CLassic. Romantic. Brilliant. Heartbreaking. Sexy.
Your frog transformed into Alpha Man. I thank God you have him, dearest Nan.
We all deserve a man like that.
I have one, Too.
Luv Ya.
Xxx
So are you saying I looked like a frog? The same goes for you: you saved me from a life of slime and jumping from lily pad to lily pad, never acomplishing anything, only to be swallowed up and never having lived! That is what you did for me – help me live.
Hi Nan,
When I first discovered your blog (through the lovely and amazing Tracy) you were just about to take your break, so when I noticed this post in her side bar at her new blog, I had to come check it out. So glad I did. Love it!
It’s easy to drift apart in a marriage (or any relationship) when you forget to nurture “the couple”. This may sound hoaky as hell, but Hubbs and I are empty nesters now and it’s like we’re still newlyweds. Why? Because we made it a point to keep the passion a priority. Not saying it was always an easy thing to do, but it was and is an integral part of the foundation of our marriage.
To make a long story short (too late) Amen, Sista! It’s all about the woo! Glad you’re back… Hope you have a woooonderful weekend! ;~)
Hi Nan! Fabulous post. I think the basic idea that people should stick to the fundamentals is pertinent to everyone, individually as well as couples. If we are lucky/smart/intuitive/lucky enough to figure out what is really important in our lives, then we can find that basic, core happiness. Am I sounding too serious here? I’m reflective today, so sue me. LOL
Big hugs my friend. LOVED this post!
Terri
Ironically, my favorite Family Guy episode features that song heavily… it’s the one where they go to Martha’s Vineyard so that Brian can win some writing award or other…
but anyway…
you’re absolutely right. As much hate as there seems to be in the world there will always be room for love and lovers, courtship, wooing…
As usual when I come over to check your posts out I am not disappointed. I learn a little, laugh a lot and sometimes get a tear in my eye. I really like your blog. This is my favorite of all time evah movie. Evah. Loved hearing tht song again. Thank you.
Nan, I couldn’t agree with you more! Without the fundamentals of love, we only have the shell of a relationship. I too love the word woo. I think it’s because it means to court, something that sadly, many men forget to keep doing once they marry. Women too can be guilty of turning into judgemental and criticizing ninnies and this is detrimental to a relationship. Back in the old days, now that was courting! If only chaperones hadn’t been a must as well! Sigh. 🙂
Oh you said it just right! Men forget and women can turn into judgmental critical ninnies (love that word). Both can start looking at all the negative things about one another instead of focusing on the positive.
......
To-do list
• 1. Please repeat the blog comments word for word, starting with "CLassic. Romantic. Brilliant." and going on through "help me live.".
• 2. Write what comes next in the blog comments, picking up right after their final sentence.
You won't need the lines that come next.

Material
......
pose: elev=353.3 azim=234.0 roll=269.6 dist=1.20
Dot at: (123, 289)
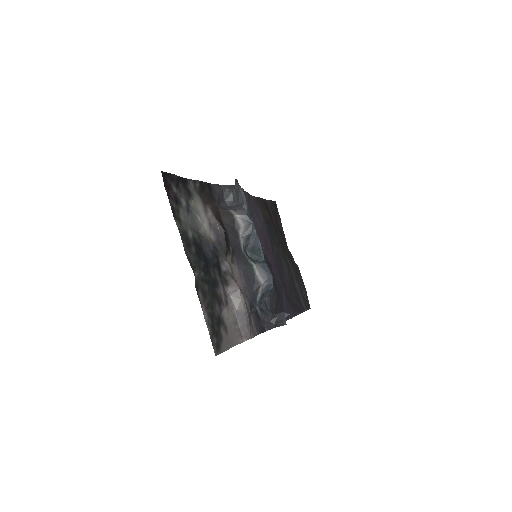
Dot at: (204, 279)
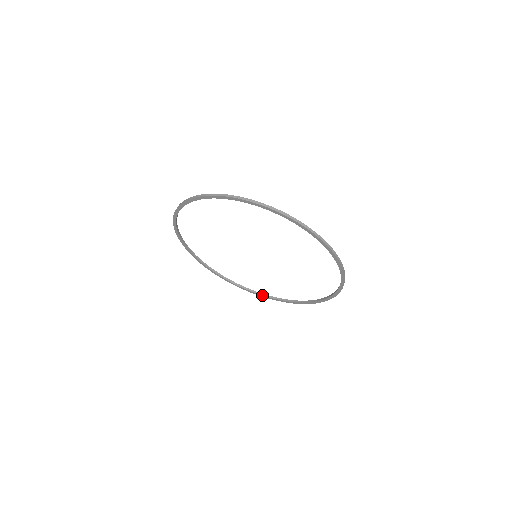
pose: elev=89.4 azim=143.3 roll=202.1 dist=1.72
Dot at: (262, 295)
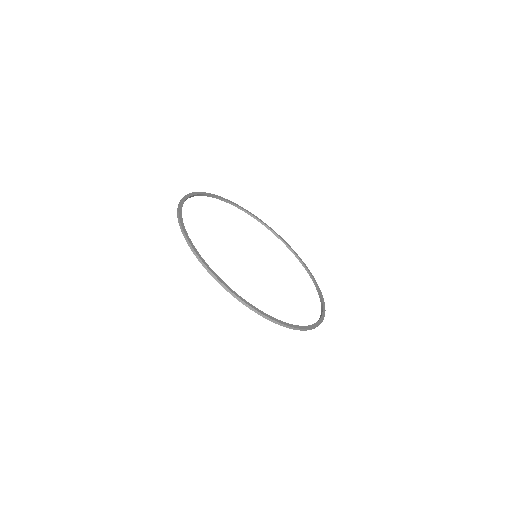
Dot at: occluded
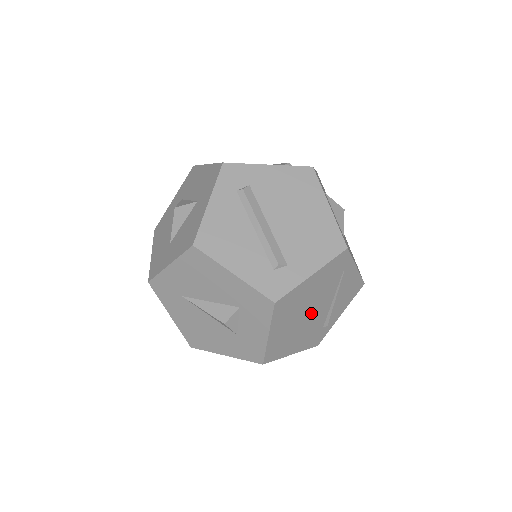
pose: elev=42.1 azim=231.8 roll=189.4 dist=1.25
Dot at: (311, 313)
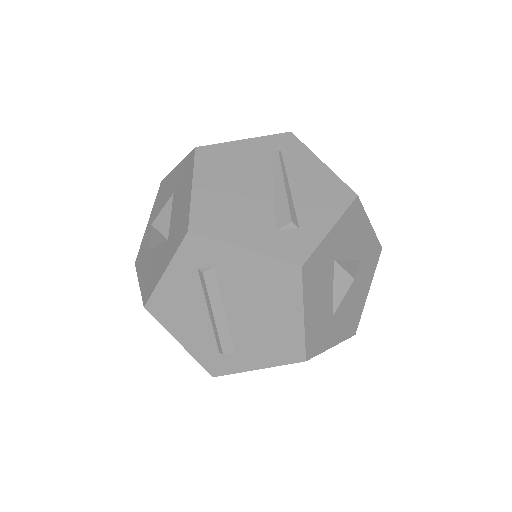
Dot at: occluded
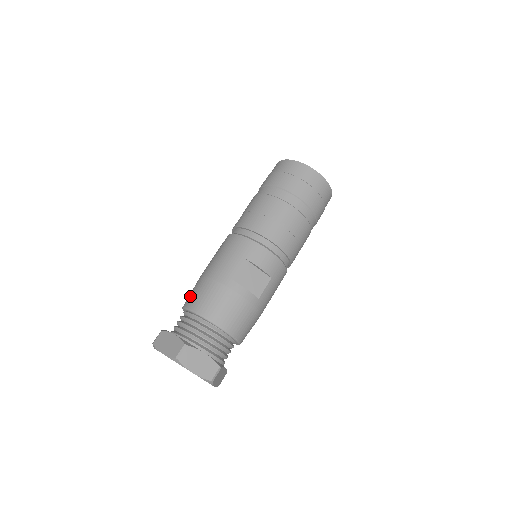
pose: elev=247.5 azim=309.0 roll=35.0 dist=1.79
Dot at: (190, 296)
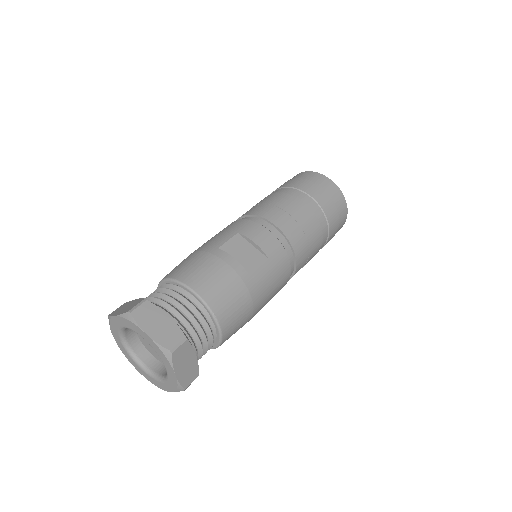
Dot at: occluded
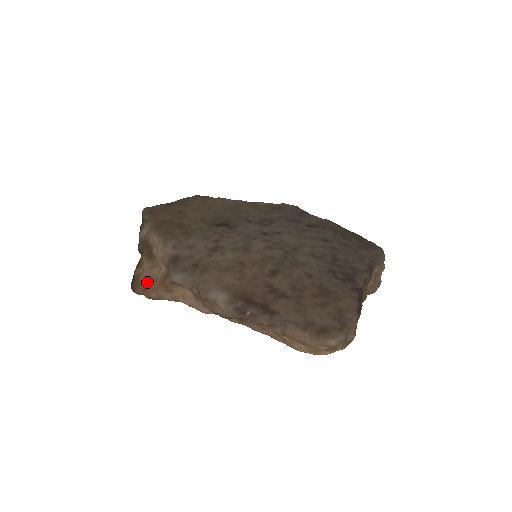
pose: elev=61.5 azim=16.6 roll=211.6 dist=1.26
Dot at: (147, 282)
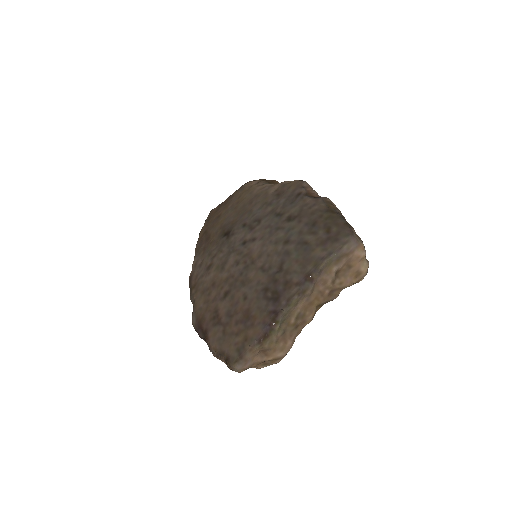
Dot at: occluded
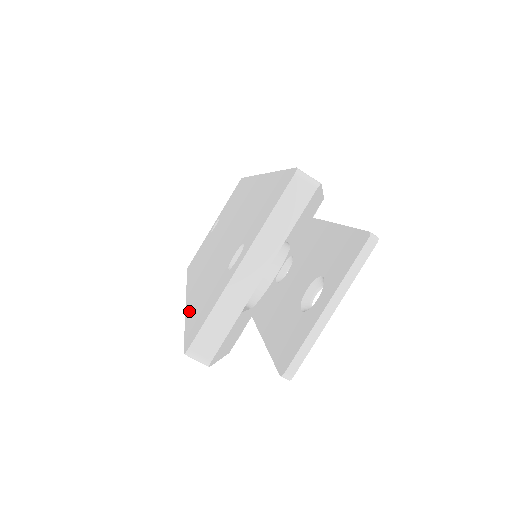
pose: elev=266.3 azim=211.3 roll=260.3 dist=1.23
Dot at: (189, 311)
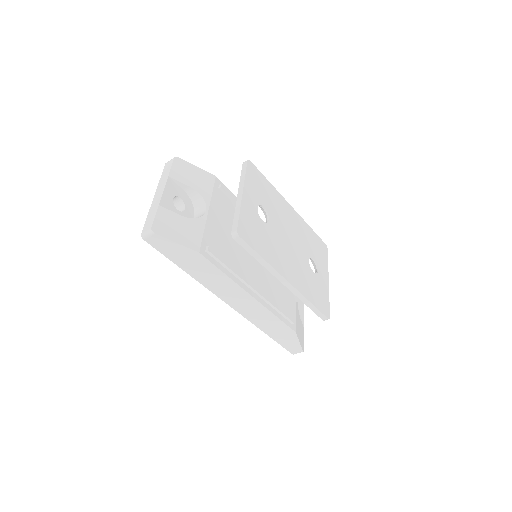
Dot at: occluded
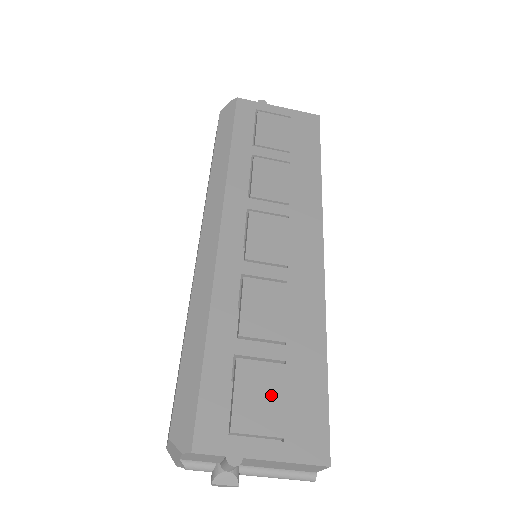
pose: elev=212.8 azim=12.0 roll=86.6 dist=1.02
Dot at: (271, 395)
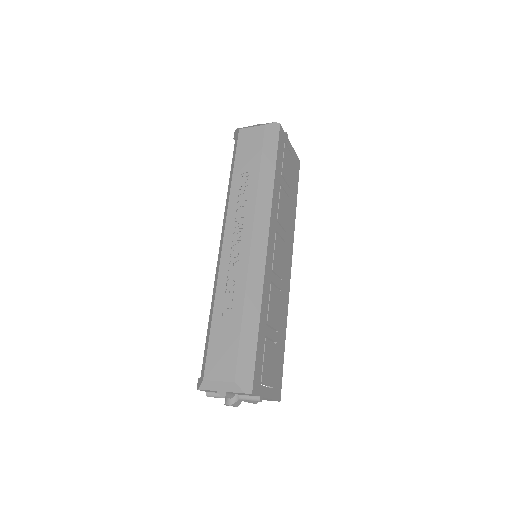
......
Expected outputs
• 1.
CLassic. Romantic. Brilliant. Heartbreaking. Sexy.
Your frog transformed into Alpha Man. I thank God you have him, dearest Nan.
We all deserve a man like that.
I have one, Too.
Luv Ya.
Xxx
So are you saying I looked like a frog? The same goes for you: you saved me from a life of slime and jumping from lily pad to lily pad, never acomplishing anything, only to be swallowed up and never having lived! That is what you did for me – help me live.

• 2.
Hey chaperones kept everyone safer!
Nan-
Thank you…been sick and stressed lately, found myself “BLAH, BLAH, AND DOUBLE DANG BLAH” first thing this morning at poor Mr. Wilson.
I didn’t completely disgrace myself, though. I gave it 5 minutes, let him know that “shortest peep” (aka Seanie) would be spending the nite away…and oh by the way would he consent to be my date for an evening out?
It’s not always the Mr. asking…we need to remember to woo and pursue every so often from our end as well.
As usual, you are in my head.
But that’s why I love ya so much:)
Have an A-Mazing weekend my friend!
Tracy
I loved this post!! It is so true simplicity … and wooing and courting, treasuring it is what is real! I thank the universe and God for the sending my sweetheart my way… Like you said – could have gotten through some things — but with his love, support, encouragement this detour has certainly been much more tolerable.
Love the photo on the bottom … after all Prince’s are frogs , until kissed by a princess , that is meant for them! Wishing you a fabulous evening..Blessings, xo HHL
Awww….man….you got right to the fundamentals! 🙂 So, so true!
You are so right. If couples just remembered what they did in the beginning of the courtship and kept applying that, there would be fewer divorces. I thought the saying was Play it again sam?
Nope, that is probably one of the most misquoted movie lines ever!
Where have you been? You don’t seem to be writing as much as you had been. Anyway I loved this post. I was feeling all mushy and romantic with tears in my eyes. Then what happens? You kissed a frog. You are weird, girl, just weird.
Since the internet blackout, I haven’t had much time to write! Once I get some things completed, I’ll have more time. And just in case people wonder, I am not really calling Alpha Hubby a frog, per se. Just that he is a real prince (smile).